Send Me a Sign

“Don’t,” Gyver warned.

 

“Don’t what?” I peeled my eyes away from the beach debris.

 

“Don’t you dare start looking for pessimistic signs. You’re going to be fine.”

 

The windows were fogging, obscuring the lake from my view. “I need … I need air.” I pushed the door open and stumbled into the humid night. Wiping my eyes, I crossed to a picnic table and sat facing the lake.

 

“Here. Drink.” Gyver handed me his water bottle and sat on the tabletop.

 

We faced each other in a showdown of fear. I spoke first. “I don’t want to go home yet.”

 

“Understandable. How are your parents? I can’t believe they let you go out tonight. Well, actually, I can.” I looked away from the ripples on the lake and up at his disapproving frown.

 

“Dad’s turned into Captain Cancer Facts—charts and spreadsheets in full force. And Mom? She’s alternating between hysterics and a Prozac-fueled insistence that I’m going to be fine. When I left she was taking a bubble bath to ‘calm herself down,’ and Dad was cooking dinner with a spoon in one hand and a pamphlet in the other. There wasn’t room for my reaction—I had to get out of there.” I rolled the bottle between my hands and fussed with the sand at my feet, creating furrows with my toe and then smoothing them flat.

 

“Oh, Mi.” Gyver, with his perfect parents, shouldn’t be able to understand mine, but he’d spent enough time around my mom’s melodrama and my dad’s analytics to nod with comprehension. “You should’ve called me, or just come over.”

 

“I should’ve. Is your mom going to make a big deal out of tonight?” My parents might accept that parties were a part of high school, but his mother—the chief of police—never would. Living next door to Chief Russo meant D.A.R.E. lectures at neighborhood barbecues. “I don’t think I can handle her yelling right now.”

 

“Don’t worry about her. It’s not a big deal,” he reassured me.

 

“I guess not, comparatively.” I kicked at the pile I’d built beneath the bench and watched the sand scatter into darkness.

 

Gyver reached out to touch my shoulder. “I’m here.”

 

“Thanks.” I leaned my cheek against his hand and took a deep breath. It stirred the faintest sense of comfort, the first flicker of reassurance. “You have your guitar with you, right?”

 

“I’ve got my acoustic in the car.”

 

“Can you play me that song? Do you know it?” It had seemed scarily appropriate: “blood,” “fear,” words whose definitions had changed overnight. Knowing the singer had faced this too, I needed to look for more signs in the lyrics.

 

He’d already pulled a pick from his pocket and was twirling it as if this were any other night and this were any song request. Then he paused, “You really want to hear it again?”

 

“Please.”

 

He squeezed my shoulder before backtracking to the car. After finishing the water, I fiddled with the empty bottle, spun it, and told myself if it stopped with the cap facing me, my friends would take the news well. If it stopped facing the lake they wouldn’t.
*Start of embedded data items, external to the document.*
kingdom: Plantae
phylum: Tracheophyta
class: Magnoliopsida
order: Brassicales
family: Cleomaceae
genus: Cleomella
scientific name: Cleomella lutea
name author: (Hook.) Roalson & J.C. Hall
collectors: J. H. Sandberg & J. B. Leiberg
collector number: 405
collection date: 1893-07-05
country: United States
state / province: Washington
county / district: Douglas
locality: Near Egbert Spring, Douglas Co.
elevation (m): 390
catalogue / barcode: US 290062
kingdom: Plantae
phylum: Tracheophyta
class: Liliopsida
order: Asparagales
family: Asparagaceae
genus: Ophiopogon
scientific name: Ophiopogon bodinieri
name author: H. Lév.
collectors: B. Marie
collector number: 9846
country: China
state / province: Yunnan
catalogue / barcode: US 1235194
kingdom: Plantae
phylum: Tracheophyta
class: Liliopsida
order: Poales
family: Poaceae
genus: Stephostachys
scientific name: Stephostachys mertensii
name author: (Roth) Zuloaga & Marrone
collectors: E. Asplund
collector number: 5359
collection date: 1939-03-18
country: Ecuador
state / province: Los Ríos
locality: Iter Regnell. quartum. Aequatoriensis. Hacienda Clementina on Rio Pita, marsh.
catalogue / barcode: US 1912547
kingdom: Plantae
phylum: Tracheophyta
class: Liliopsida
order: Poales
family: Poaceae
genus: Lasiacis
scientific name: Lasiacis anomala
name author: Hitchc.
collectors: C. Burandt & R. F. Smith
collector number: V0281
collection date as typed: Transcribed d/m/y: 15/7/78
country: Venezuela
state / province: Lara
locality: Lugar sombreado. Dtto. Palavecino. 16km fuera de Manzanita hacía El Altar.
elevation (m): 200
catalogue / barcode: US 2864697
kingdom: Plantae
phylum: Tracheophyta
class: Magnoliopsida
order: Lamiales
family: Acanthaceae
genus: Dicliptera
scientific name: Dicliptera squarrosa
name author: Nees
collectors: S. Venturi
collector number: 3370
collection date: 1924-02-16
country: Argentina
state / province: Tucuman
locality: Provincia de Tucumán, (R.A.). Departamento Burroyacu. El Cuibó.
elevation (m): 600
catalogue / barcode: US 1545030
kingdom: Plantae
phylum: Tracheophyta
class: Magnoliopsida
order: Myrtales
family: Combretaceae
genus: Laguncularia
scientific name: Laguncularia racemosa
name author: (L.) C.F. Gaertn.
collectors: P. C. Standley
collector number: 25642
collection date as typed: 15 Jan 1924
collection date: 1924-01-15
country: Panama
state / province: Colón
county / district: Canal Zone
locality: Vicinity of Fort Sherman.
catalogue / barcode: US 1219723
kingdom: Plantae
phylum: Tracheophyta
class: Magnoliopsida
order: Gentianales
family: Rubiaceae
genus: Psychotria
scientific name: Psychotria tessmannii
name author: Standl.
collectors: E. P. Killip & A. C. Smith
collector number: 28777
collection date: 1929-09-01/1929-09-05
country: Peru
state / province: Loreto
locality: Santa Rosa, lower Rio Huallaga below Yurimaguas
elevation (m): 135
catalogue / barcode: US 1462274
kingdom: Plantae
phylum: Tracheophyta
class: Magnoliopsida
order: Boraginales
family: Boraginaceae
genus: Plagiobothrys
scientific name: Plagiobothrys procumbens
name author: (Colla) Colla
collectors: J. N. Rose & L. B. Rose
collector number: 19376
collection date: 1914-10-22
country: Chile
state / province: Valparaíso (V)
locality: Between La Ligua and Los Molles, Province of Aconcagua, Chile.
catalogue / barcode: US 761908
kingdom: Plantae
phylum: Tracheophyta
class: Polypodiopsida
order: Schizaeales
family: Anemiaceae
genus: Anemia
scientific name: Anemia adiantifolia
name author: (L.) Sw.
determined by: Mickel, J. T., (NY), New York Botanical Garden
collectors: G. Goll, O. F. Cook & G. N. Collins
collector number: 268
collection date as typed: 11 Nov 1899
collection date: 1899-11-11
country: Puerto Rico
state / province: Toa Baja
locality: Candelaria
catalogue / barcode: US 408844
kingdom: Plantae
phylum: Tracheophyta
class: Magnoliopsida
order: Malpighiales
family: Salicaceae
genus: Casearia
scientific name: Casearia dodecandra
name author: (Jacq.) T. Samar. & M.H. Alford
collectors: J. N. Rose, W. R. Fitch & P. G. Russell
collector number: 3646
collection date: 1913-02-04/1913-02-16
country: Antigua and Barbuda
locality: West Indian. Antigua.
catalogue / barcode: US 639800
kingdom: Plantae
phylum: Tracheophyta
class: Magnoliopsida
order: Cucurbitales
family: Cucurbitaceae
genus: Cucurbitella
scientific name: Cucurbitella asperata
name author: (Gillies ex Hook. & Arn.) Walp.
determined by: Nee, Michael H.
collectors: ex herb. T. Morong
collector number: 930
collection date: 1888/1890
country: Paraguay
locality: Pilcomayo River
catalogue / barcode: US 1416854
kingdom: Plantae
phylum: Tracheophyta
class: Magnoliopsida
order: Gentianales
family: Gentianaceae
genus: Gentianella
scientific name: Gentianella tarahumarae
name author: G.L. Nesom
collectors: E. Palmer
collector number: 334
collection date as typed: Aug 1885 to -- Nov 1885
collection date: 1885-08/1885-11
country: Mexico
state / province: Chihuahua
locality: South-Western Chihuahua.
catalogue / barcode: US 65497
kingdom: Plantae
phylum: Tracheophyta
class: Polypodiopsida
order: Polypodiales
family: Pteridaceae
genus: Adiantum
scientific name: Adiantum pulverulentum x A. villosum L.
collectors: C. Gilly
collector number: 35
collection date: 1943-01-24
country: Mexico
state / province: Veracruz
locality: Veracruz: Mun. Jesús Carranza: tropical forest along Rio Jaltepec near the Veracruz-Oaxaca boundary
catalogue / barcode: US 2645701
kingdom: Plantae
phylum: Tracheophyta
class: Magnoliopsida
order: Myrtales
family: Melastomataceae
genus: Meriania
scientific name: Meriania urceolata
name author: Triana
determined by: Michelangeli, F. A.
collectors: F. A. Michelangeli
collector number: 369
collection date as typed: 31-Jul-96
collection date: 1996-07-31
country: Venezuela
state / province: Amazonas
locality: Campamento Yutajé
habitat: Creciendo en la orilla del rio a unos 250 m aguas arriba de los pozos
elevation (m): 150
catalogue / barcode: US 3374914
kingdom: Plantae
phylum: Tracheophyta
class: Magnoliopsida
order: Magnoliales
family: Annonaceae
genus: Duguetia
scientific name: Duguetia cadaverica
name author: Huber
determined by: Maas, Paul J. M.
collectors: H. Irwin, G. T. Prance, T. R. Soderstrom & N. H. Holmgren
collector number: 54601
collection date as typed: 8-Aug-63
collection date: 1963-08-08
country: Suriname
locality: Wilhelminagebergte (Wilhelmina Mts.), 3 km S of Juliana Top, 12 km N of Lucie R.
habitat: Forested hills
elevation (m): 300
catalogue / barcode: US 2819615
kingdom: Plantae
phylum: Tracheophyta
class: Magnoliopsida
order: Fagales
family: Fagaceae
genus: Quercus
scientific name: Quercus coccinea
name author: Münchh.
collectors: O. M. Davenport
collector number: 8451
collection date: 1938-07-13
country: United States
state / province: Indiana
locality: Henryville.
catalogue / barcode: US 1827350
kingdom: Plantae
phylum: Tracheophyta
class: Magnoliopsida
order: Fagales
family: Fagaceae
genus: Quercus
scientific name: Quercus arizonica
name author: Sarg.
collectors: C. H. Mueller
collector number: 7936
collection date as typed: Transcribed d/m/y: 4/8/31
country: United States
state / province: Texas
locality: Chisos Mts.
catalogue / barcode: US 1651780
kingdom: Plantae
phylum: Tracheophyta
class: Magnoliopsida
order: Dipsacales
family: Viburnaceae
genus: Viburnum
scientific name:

It twirled an irregular circuit across the table. I held my breath.

 

Before it finished rotating, Gyver plucked it off the sun-bleached boards and tossed it into the recycle can. “You want to play spin the bottle?” he joked, then saw my stricken face and gestured to the guitar. “You sure, Mi?”

 

I nodded.

 

No matter which singer he covered, I preferred his version to the original. A girl could fall in love with a voice like his and lose herself in his performance. Not tonight. His deep voice was unsteady—it cracked on the first line and broke the word “hopeless” in half. Normally his eye contact was electric, but tonight he looked away as he sang.

 

When he got to the chorus, his intensity was intimidating—until he choked and stopped playing. I wasn’t surprised to find tears blurring my view of the lake, but I was shocked when he looked up and he was crying too.

 

I wanted to hug him—to remove the guitar strap from his neck and drape myself around it instead—but I couldn’t move. I’d made Gyver cry. The knowledge reverberated somewhere beneath my rib cage with an ache too intense to name.

 

Gyver put the guitar on the tabletop and moved to sit on the bench next to me. I tilted my head against his shoulder. He slipped an arm around me and leaned his head against mine. We stared out at the water, united in our fear. The silence was filled with the chirps of crickets and the splash of fish surfacing to swallow mosquitoes.

 

“I think you’re wrong,” I whispered.

 

Gyver eased his head off mine and examined my face. He smiled, but it faded before erasing any of the pain from his eyes. “You usually do. What am I wrong about this time?”

 

“It’s not an angry song. It’s a sad, scared song. You’ve got it on the wrong playlist.”